I try to build a vectorized/parallel stock backtesting program. I implemented a sequential version with loops, but now I'm stuck at vectorizing the functionality. I'm looking to use Pandas/Numpy for that, here's a quick outline:
There are 2 given columns, left is order quantity (to be added to position), right is stops (if stop is 1, position gets reset to 0)

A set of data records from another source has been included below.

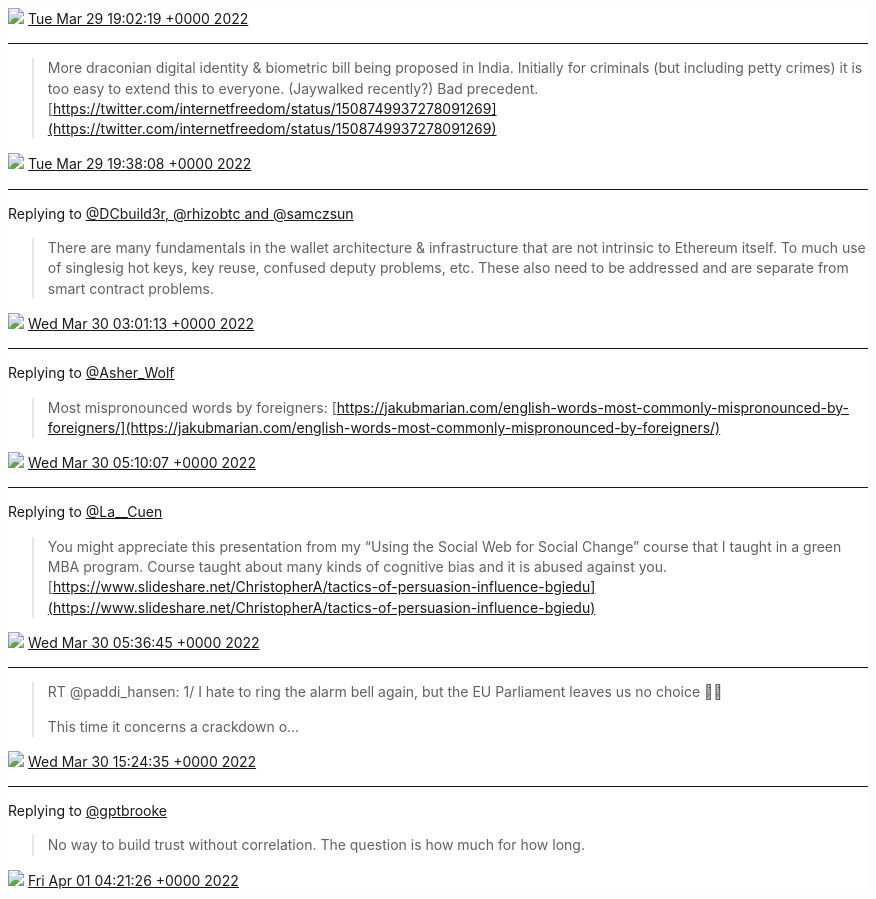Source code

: <img src="{{ site.url }}{{ site.baseurl }}/assets/images/media/tweet.ico" width="30" /> [Tue Mar 29 19:02:19 +0000 2022](https://twitter.com/ChristopherA/status/1508882261541744642)

----

> More draconian digital identity &amp; biometric bill being proposed in India. Initially for criminals (but including petty crimes) it is too easy to extend this to everyone. (Jaywalked recently?) Bad precedent. [https://twitter.com/internetfreedom/status/1508749937278091269](https://twitter.com/internetfreedom/status/1508749937278091269)

<img src="{{ site.url }}{{ site.baseurl }}/assets/images/media/tweet.ico" width="30" /> [Tue Mar 29 19:38:08 +0000 2022](https://twitter.com/ChristopherA/status/1508891276875239429)

----

Replying to [@DCbuild3r, @rhizobtc and @samczsun](https://twitter.com/DCbuild3r/status/1508877724559028242)

> There are many fundamentals in the wallet architecture &amp; infrastructure that are not intrinsic to Ethereum itself. To much use of singlesig hot keys, key reuse, confused deputy problems, etc. These also need to be addressed and are separate from smart contract problems.

<img src="{{ site.url }}{{ site.baseurl }}/assets/images/media/tweet.ico" width="30" /> [Wed Mar 30 03:01:13 +0000 2022](https://twitter.com/ChristopherA/status/1509002780031131648)

----

Replying to [@Asher_Wolf](https://twitter.com/Asher_Wolf/status/1508661897154887681)

> Most mispronounced words by foreigners: [https://jakubmarian.com/english-words-most-commonly-mispronounced-by-foreigners/](https://jakubmarian.com/english-words-most-commonly-mispronounced-by-foreigners/)

<img src="{{ site.url }}{{ site.baseurl }}/assets/images/media/tweet.ico" width="30" /> [Wed Mar 30 05:10:07 +0000 2022](https://twitter.com/ChristopherA/status/1509035219185127425)

----

Replying to [@La__Cuen](https://twitter.com/La__Cuen/status/1508812718463234059)

> You might appreciate this presentation from my “Using the Social Web for Social Change” course that I taught in a green MBA program. Course taught about many kinds of cognitive bias and it is abused against you. [https://www.slideshare.net/ChristopherA/tactics-of-persuasion-influence-bgiedu](https://www.slideshare.net/ChristopherA/tactics-of-persuasion-influence-bgiedu)

<img src="{{ site.url }}{{ site.baseurl }}/assets/images/media/tweet.ico" width="30" /> [Wed Mar 30 05:36:45 +0000 2022](https://twitter.com/ChristopherA/status/1509041921993310208)

----

> RT @paddi_hansen: 1/ I hate to ring the alarm bell again, but the EU Parliament leaves us no choice 🚨🚨  
>   
> This time it concerns a crackdown o…

<img src="{{ site.url }}{{ site.baseurl }}/assets/images/media/tweet.ico" width="30" /> [Wed Mar 30 15:24:35 +0000 2022](https://twitter.com/ChristopherA/status/1509189853291851776)

----

Replying to [@gptbrooke](https://twitter.com/gptbrooke/status/1509653302400544774)

> No way to build trust without correlation. The question is how much for how long.

<img src="{{ site.url }}{{ site.baseurl }}/assets/images/media/tweet.ico" width="30" /> [Fri Apr 01 04:21:26 +0000 2022](https://twitter.com/ChristopherA/status/1509747744323235842)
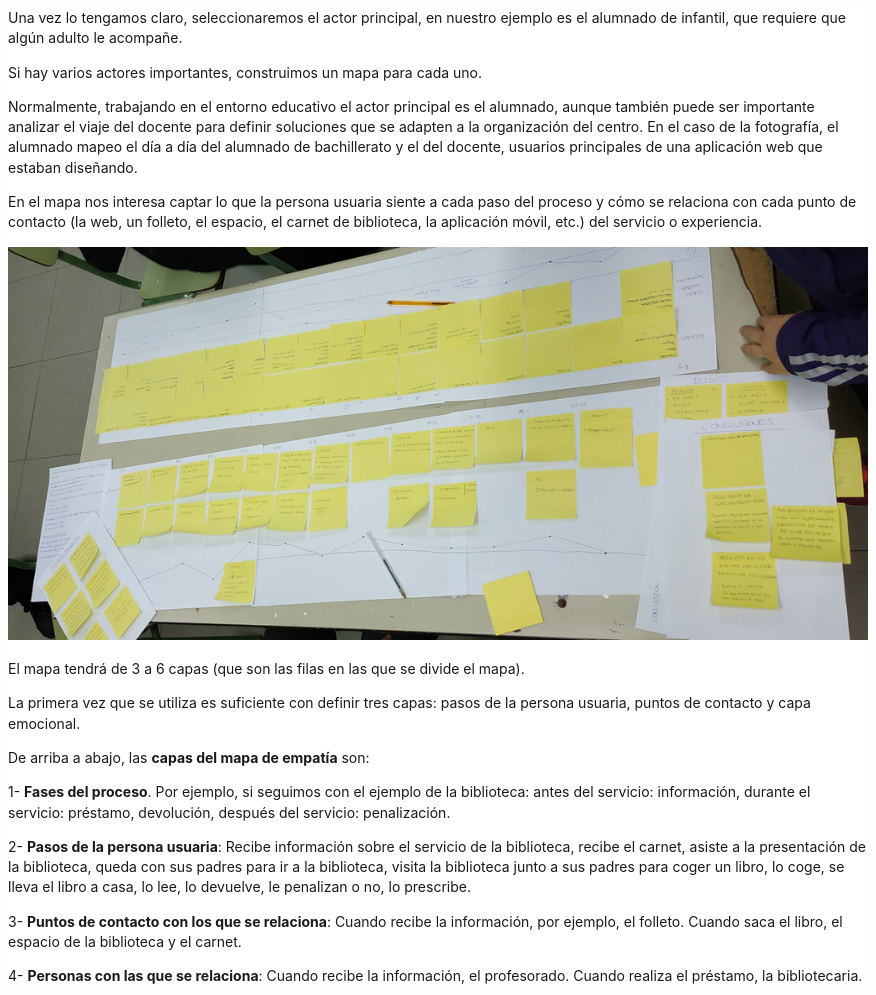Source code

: Una vez lo tengamos claro, seleccionaremos el actor principal, en nuestro ejemplo es el alumnado de infantil, que requiere que algún adulto le acompañe.

Si hay varios actores importantes, construimos un mapa para cada uno. 

Normalmente, trabajando en el entorno educativo el actor principal es el alumnado, aunque también puede ser importante analizar el viaje del docente para definir soluciones que se adapten a la organización del centro.
En el caso de la fotografía, el alumnado mapeo el día a día del alumnado de bachillerato y el del docente, usuarios principales de una aplicación web que estaban diseñando. 

En el mapa nos interesa captar lo que la persona usuaria siente a cada paso del proceso y cómo se relaciona con cada punto de contacto (la web, un folleto, el espacio, el carnet de biblioteca, la aplicación móvil, etc.) del servicio o experiencia.

![](/assets/bloque4_mapeo-min.jpg)

El mapa tendrá de 3 a 6 capas (que son las filas en las que se divide el mapa).

La primera vez que se utiliza es suficiente con definir tres capas: pasos de la persona usuaria, puntos de contacto y capa emocional.

De arriba a abajo, las **capas del mapa de empatía** son:

1- **Fases del proceso**. Por ejemplo, si seguimos con el ejemplo de la biblioteca: antes del servicio: información, durante el servicio: préstamo, devolución, después del servicio: penalización.

2- **Pasos de la persona usuaria**: Recibe información sobre el servicio de la biblioteca, recibe el carnet, asiste a la presentación de la biblioteca, queda con sus padres para ir a la biblioteca, visita la biblioteca junto a sus padres para coger un libro, lo coge, se lleva el libro a casa, lo lee, lo devuelve, le penalizan o no, lo prescribe.

3- **Puntos de contacto con los que se relaciona**: Cuando recibe la información, por ejemplo, el folleto. Cuando saca el libro, el espacio de la biblioteca y el carnet.

4- **Personas con las que se relaciona**: Cuando recibe la información, el profesorado. Cuando realiza el préstamo, la bibliotecaria.
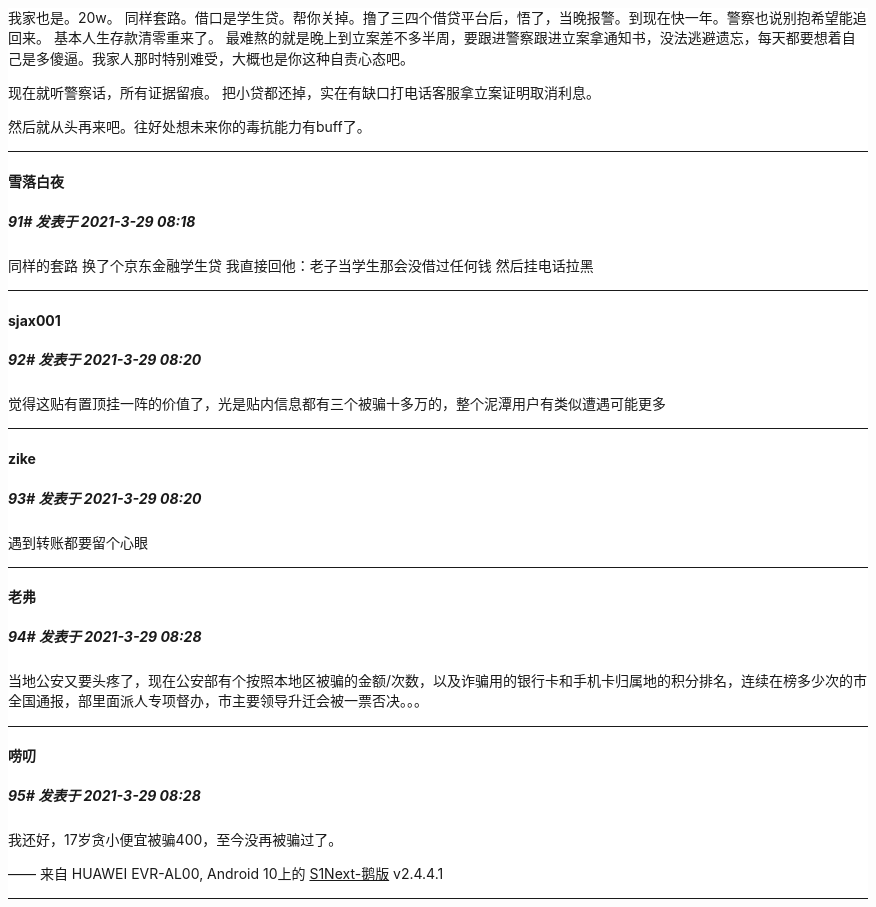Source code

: 
我家也是。20w。
同样套路。借口是学生贷。帮你关掉。撸了三四个借贷平台后，悟了，当晚报警。到现在快一年。警察也说别抱希望能追回来。
基本人生存款清零重来了。
最难熬的就是晚上到立案差不多半周，要跟进警察跟进立案拿通知书，没法逃避遗忘，每天都要想着自己是多傻逼。我家人那时特别难受，大概也是你这种自责心态吧。

现在就听警察话，所有证据留痕。
把小贷都还掉，实在有缺口打电话客服拿立案证明取消利息。

然后就从头再来吧。往好处想未来你的毒抗能力有buff了。


*****

####  雪落白夜  
##### 91#       发表于 2021-3-29 08:18


同样的套路 换了个京东金融学生贷 我直接回他：老子当学生那会没借过任何钱 然后挂电话拉黑


*****

####  sjax001  
##### 92#       发表于 2021-3-29 08:20


觉得这贴有置顶挂一阵的价值了，光是贴内信息都有三个被骗十多万的，整个泥潭用户有类似遭遇可能更多


*****

####  zike  
##### 93#       发表于 2021-3-29 08:20


遇到转账都要留个心眼 


*****

####  老弗  
##### 94#       发表于 2021-3-29 08:28


当地公安又要头疼了，现在公安部有个按照本地区被骗的金额/次数，以及诈骗用的银行卡和手机卡归属地的积分排名，连续在榜多少次的市全国通报，部里面派人专项督办，市主要领导升迁会被一票否决。。。


*****

####  唠叨  
##### 95#       发表于 2021-3-29 08:28


我还好，17岁贪小便宜被骗400，至今没再被骗过了。

—— 来自 HUAWEI EVR-AL00, Android 10上的 [S1Next-鹅版](https://github.com/ykrank/S1-Next/releases) v2.4.4.1


*****
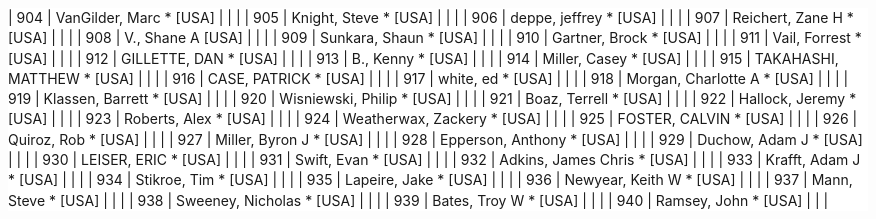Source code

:| 904 | VanGilder, Marc \* [USA] |  |  |
| 905 | Knight, Steve \* [USA] |  |  |
| 906 | deppe, jeffrey \* [USA] |  |  |
| 907 | Reichert, Zane H \* [USA] |  |  |
| 908 | V., Shane A [USA] |  |  |
| 909 | Sunkara, Shaun \* [USA] |  |  |
| 910 | Gartner, Brock \* [USA] |  |  |
| 911 | Vail, Forrest \* [USA] |  |  |
| 912 | GILLETTE, DAN \* [USA] |  |  |
| 913 | B., Kenny \* [USA] |  |  |
| 914 | Miller, Casey \* [USA] |  |  |
| 915 | TAKAHASHI, MATTHEW \* [USA] |  |  |
| 916 | CASE, PATRICK \* [USA] |  |  |
| 917 | white, ed \* [USA] |  |  |
| 918 | Morgan, Charlotte A \* [USA] |  |  |
| 919 | Klassen, Barrett \* [USA] |  |  |
| 920 | Wisniewski, Philip \* [USA] |  |  |
| 921 | Boaz, Terrell \* [USA] |  |  |
| 922 | Hallock, Jeremy \* [USA] |  |  |
| 923 | Roberts, Alex \* [USA] |  |  |
| 924 | Weatherwax, Zackery \* [USA] |  |  |
| 925 | FOSTER, CALVIN \* [USA] |  |  |
| 926 | Quiroz, Rob \* [USA] |  |  |
| 927 | Miller, Byron J \* [USA] |  |  |
| 928 | Epperson, Anthony \* [USA] |  |  |
| 929 | Duchow, Adam J \* [USA] |  |  |
| 930 | LEISER, ERIC \* [USA] |  |  |
| 931 | Swift, Evan \* [USA] |  |  |
| 932 | Adkins, James Chris \* [USA] |  |  |
| 933 | Krafft, Adam J \* [USA] |  |  |
| 934 | Stikroe, Tim \* [USA] |  |  |
| 935 | Lapeire, Jake \* [USA] |  |  |
| 936 | Newyear, Keith W \* [USA] |  |  |
| 937 | Mann, Steve \* [USA] |  |  |
| 938 | Sweeney, Nicholas \* [USA] |  |  |
| 939 | Bates, Troy W \* [USA] |  |  |
| 940 | Ramsey, John \* [USA] |  |  |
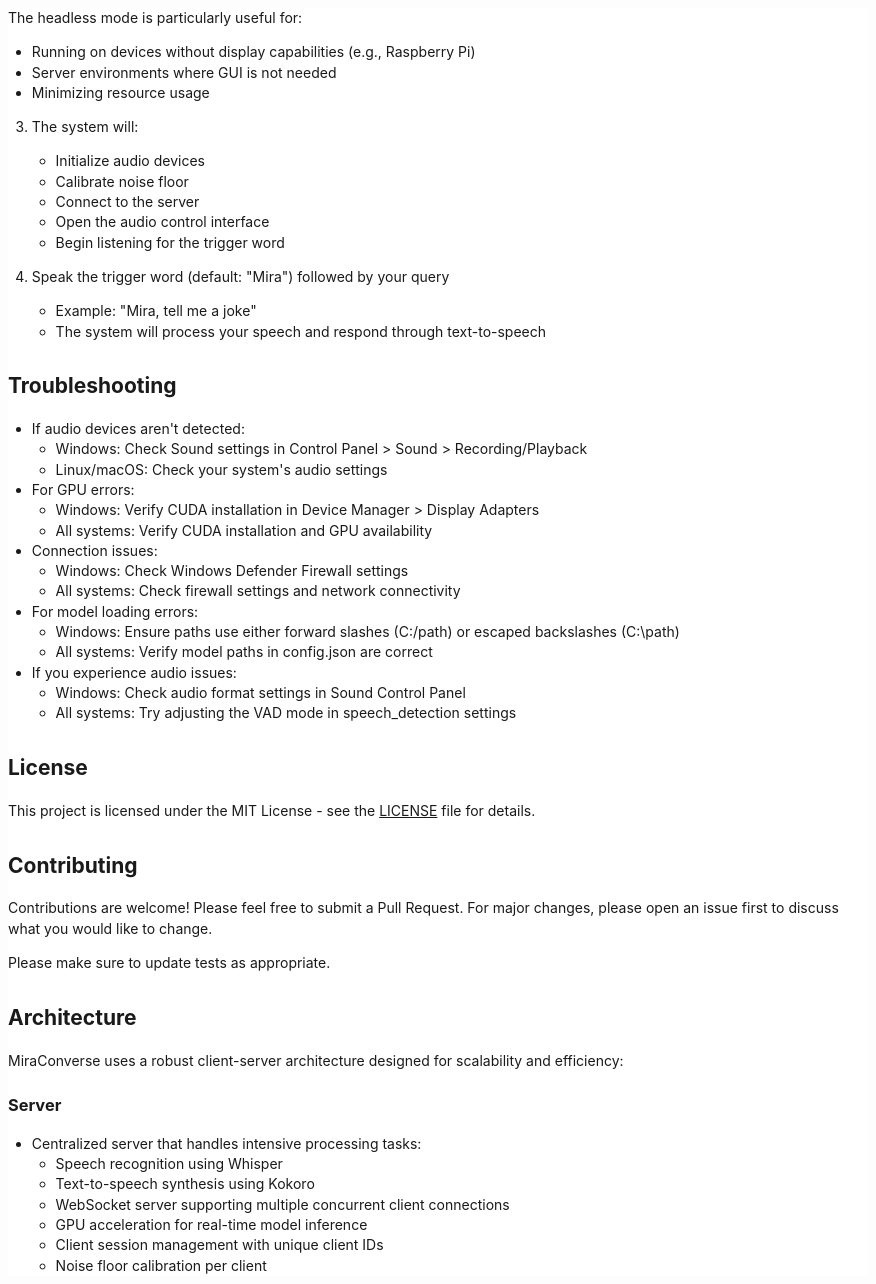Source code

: The headless mode is particularly useful for:
- Running on devices without display capabilities (e.g., Raspberry Pi)
- Server environments where GUI is not needed
- Minimizing resource usage

3. The system will:
   - Initialize audio devices
   - Calibrate noise floor
   - Connect to the server
   - Open the audio control interface
   - Begin listening for the trigger word

4. Speak the trigger word (default: "Mira") followed by your query
   - Example: "Mira, tell me a joke"
   - The system will process your speech and respond through text-to-speech

## Troubleshooting

- If audio devices aren't detected:
  - Windows: Check Sound settings in Control Panel > Sound > Recording/Playback
  - Linux/macOS: Check your system's audio settings
- For GPU errors:
  - Windows: Verify CUDA installation in Device Manager > Display Adapters
  - All systems: Verify CUDA installation and GPU availability
- Connection issues:
  - Windows: Check Windows Defender Firewall settings
  - All systems: Check firewall settings and network connectivity
- For model loading errors:
  - Windows: Ensure paths use either forward slashes (C:/path) or escaped backslashes (C:\\path)
  - All systems: Verify model paths in config.json are correct
- If you experience audio issues:
  - Windows: Check audio format settings in Sound Control Panel
  - All systems: Try adjusting the VAD mode in speech_detection settings

## License

This project is licensed under the MIT License - see the [LICENSE](LICENSE) file for details.

## Contributing

Contributions are welcome! Please feel free to submit a Pull Request. For major changes, please open an issue first to discuss what you would like to change.

Please make sure to update tests as appropriate.

## Architecture

MiraConverse uses a robust client-server architecture designed for scalability and efficiency:

### Server
- Centralized server that handles intensive processing tasks:
  - Speech recognition using Whisper
  - Text-to-speech synthesis using Kokoro
  - WebSocket server supporting multiple concurrent client connections
  - GPU acceleration for real-time model inference
  - Client session management with unique client IDs
  - Noise floor calibration per client
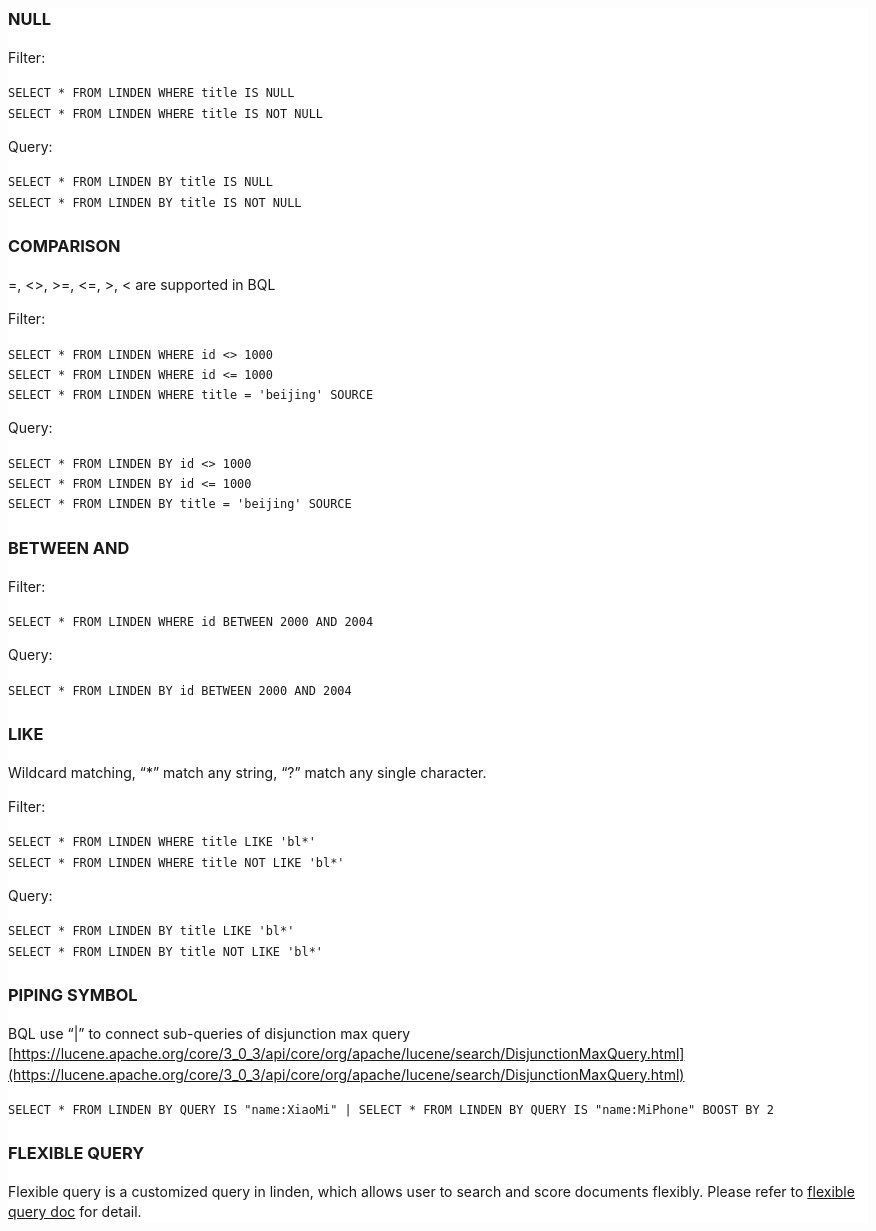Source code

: ### NULL
Filter:

	SELECT * FROM LINDEN WHERE title IS NULL
	SELECT * FROM LINDEN WHERE title IS NOT NULL

Query:

	SELECT * FROM LINDEN BY title IS NULL
	SELECT * FROM LINDEN BY title IS NOT NULL

### COMPARISON
=, <>, >=, <=, >, < are supported in BQL

Filter:

	SELECT * FROM LINDEN WHERE id <> 1000
	SELECT * FROM LINDEN WHERE id <= 1000
	SELECT * FROM LINDEN WHERE title = 'beijing' SOURCE

Query:

	SELECT * FROM LINDEN BY id <> 1000
	SELECT * FROM LINDEN BY id <= 1000
	SELECT * FROM LINDEN BY title = 'beijing' SOURCE

### BETWEEN AND
Filter:

	SELECT * FROM LINDEN WHERE id BETWEEN 2000 AND 2004

Query:

	SELECT * FROM LINDEN BY id BETWEEN 2000 AND 2004

### LIKE
Wildcard matching, “*” match any string, “?” match any single character.

Filter:

	SELECT * FROM LINDEN WHERE title LIKE 'bl*'
	SELECT * FROM LINDEN WHERE title NOT LIKE 'bl*'

Query:

	SELECT * FROM LINDEN BY title LIKE 'bl*'
	SELECT * FROM LINDEN BY title NOT LIKE 'bl*'

### PIPING SYMBOL
BQL use “|” to connect sub-queries of disjunction max query
[https://lucene.apache.org/core/3_0_3/api/core/org/apache/lucene/search/DisjunctionMaxQuery.html](https://lucene.apache.org/core/3_0_3/api/core/org/apache/lucene/search/DisjunctionMaxQuery.html)

	SELECT * FROM LINDEN BY QUERY IS "name:XiaoMi" | SELECT * FROM LINDEN BY QUERY IS "name:MiPhone" BOOST BY 2

### FLEXIBLE QUERY
Flexible query is a customized query in linden, which allows user to search and score documents flexibly. Please refer to [flexible query doc](LindenFlexibleQuery.md) for detail.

M = [[0.1, 0], # left column is order quantity, right is stop
[0.1, 0],
[0.5, 0],
[0.5, 0],
[0.3, 0],
[-0.3, 0], # negative order quantity means short or sell
[-0.1, 1]] # right column (stop) is 1, so position is reset to 0
And 2 columns which I want to calculate based on the initial matrix M: Left column is position (ranges from -1 to 1 but can't go beyond) based on order quantity and right column the executed order quantity
R = [[0.1, 0.1],
[0.2, 0.1],
[0.7, 0.5], # position (left column) is equal to cumsum of order quantity (from last stop trigger)
[1, 0.3], # executed quantity is < order quantity as it's the remainder to position's max of 1
[1, 0],
[0.7, -0.3],
[-0.1, -0.8]] # stop triggered, so position is reset to 0, and then -0.1 in order quantity is executed
- Position is basically cumsum of order quantity, but only until 1 or -1, and only if stops are not triggered
- Executed order quantity is either the order quantity if position limits are not exceeded, otherwise the remainder
- Stops (when 1) reset the position to 0
The problem is that each condition is based on the other one. Does that mean this task can't be solved in parallel?
I can imagine an approach with quantity cumsum and indices where stops trigger, applied on the cumsum to calculate the executed quantity. I would appreciate any tips for elegant ways to solve this. Maybe which Numpy functions to look into, besides cumsum.
Edit: A very simplified version of the sequential version:
orders = [{'quantity': 0.1,'stop': 0},{'quantity': 0.1,'stop': 0},{'quantity': 0.5,'stop': 0},{'quantity': 0.5,'stop': 0},{'quantity': 0.3,'stop': 0},{'quantity': -0.3,'stop': 0},{'quantity': -0.1,'stop': 1}]
position = 0
for order in orders:
position_beginning = position
if order['stop'] == 1:
position = 0
if order['quantity']+position <= 1 and order['quantity']+position >= -1:
position += order['quantity']
elif position < 0 and order['quantity'] < 0:
position = -1
elif position > 0 and order['quantity'] > 0:
position = 1
executed_quantity = abs(position - position_beginning) * (1 if position > position_beginning else -1)
print(position, executed_quantity)
In the actual app, the order quantities are much more complex, e.g. divided into sub quantities. The fact that the backtester has to run over millions of orders with sub quantities, makes things really slow using this loop approach.